Por meio da Circular nº 365/2026, o ANDES-SN orientou formalmente que suas seções sindicais articulem e fortaleçam ativamente a organização e a participação nos atos locais. "O ANDES-SN convoca toda a categoria, seções sindicais, movimentos sociais e a população para somar nessa luta! Domingo, 30 de agosto, todas, todes e todos nas ruas pelo fim da escala 6x1!", destaca a entidade.

Tramitação ganha força no Senado
Depois de ampla pressão da população, a PEC 221/2019 foi aprovada na Câmara dos Deputados, no fim de maio, com ampla margem — por 472 votos a 22 no primeiro turno e 461 a 19 no segundo. Agora, a medida teve sua tramitação destravada no Senado Federal após articulações políticas entre o governo federal e a presidência da casa legislativa.

Um acordo entre o presidente Luiz Inácio Lula da Silva e o presidente do Senado, Davi Alcolumbre, consolidado em reuniões recentes, viabilizou o avanço do texto, que tem votação prevista na Comissão de Constituição e Justiça (CCJ) para a próxima quarta-feira (2).

Na última quinta-feira (27), o relator da matéria na CCJ, senador Omar Aziz (PSD-AM), apresentou parecer favorável à proposta. Aziz optou por manter integralmente o texto aprovado pela Câmara e rejeitou todas as 12 emendas protocoladas no colegiado, que tentavam desidratar o projeto ao propor jornadas maiores por acordo coletivo ou alongar a transição. Ao blindar o texto original, o relator evita que a matéria precise retornar à Câmara dos Deputados para nova análise caso os senadores fizessem alterações substantivas.
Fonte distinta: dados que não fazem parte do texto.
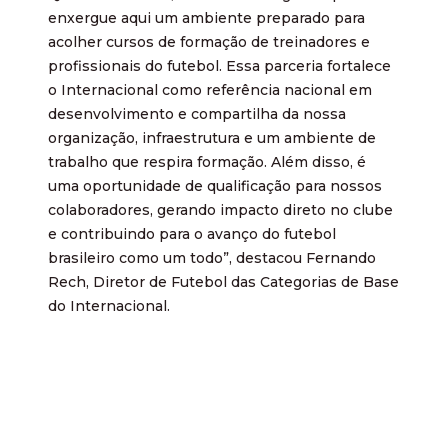
enxergue aqui um ambiente preparado para
acolher cursos de formação de treinadores e
profissionais do futebol. Essa parceria fortalece
o Internacional como referência nacional em
desenvolvimento e compartilha da nossa
organização, infraestrutura e um ambiente de
trabalho que respira formação. Além disso, é
uma oportunidade de qualificação para nossos
colaboradores, gerando impacto direto no clube
e contribuindo para o avanço do futebol
brasileiro como um todo”, destacou Fernando
Rech, Diretor de Futebol das Categorias de Base
do Internacional.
O relatório fundamentou-se em dados técnicos do Instituto de Pesquisa Econômica Aplicada (Ipea) e da Relação Anual de Informações Sociais (RAIS) de 2023 para expor o caráter desigual da atual jornada laboral. Os dados apresentados confirmam o que as ruas estão denunciando: as jornadas superiores a 40 horas semanais penalizam majoritariamente a população de menor renda e escolaridade. Conforme o relatório, 80% dos vínculos acima de 40 horas recebem até dois salários-mínimos, e 83% desses trabalhadores têm apenas o ensino médio completo ou menos.

Próximos passos no Senado
Para se tornar lei, a proposta precisa passar pelo seguinte rito legislativo:
Votação na CCJ: Agendada para o dia 2 de setembro, durante o esforço concentrado do Congresso antes das eleições.

Plenário do Senado: Se aprovada na comissão, a PEC seguirá para o Plenário, onde precisará ser votada em dois turnos, exigindo o apoio mínimo de 49 senadores em cada uma das votações. O presidente do Senado, Davi Alcolumbre, contudo, ainda adota postura cautelosa e não garantiu a data para a votação definitiva em plenário.

O que prevê o texto da PEC 221/2019:

  • Fim da escala 6x1: Garante dois dias de repouso semanal remunerado, sendo um deles preferencialmente aos domingos.

  • Redução de jornada sem corte salarial: A jornada máxima semanal cai das atuais 44 horas para 40 horas, mantendo-se integralmente o salário contratual.

  • Transição gradual: Dois meses após a promulgação, a jornada limite cai para 42 horas semanais; um ano após esse primeiro prazo, a jornada é fixada definitivamente em 40 horas semanais.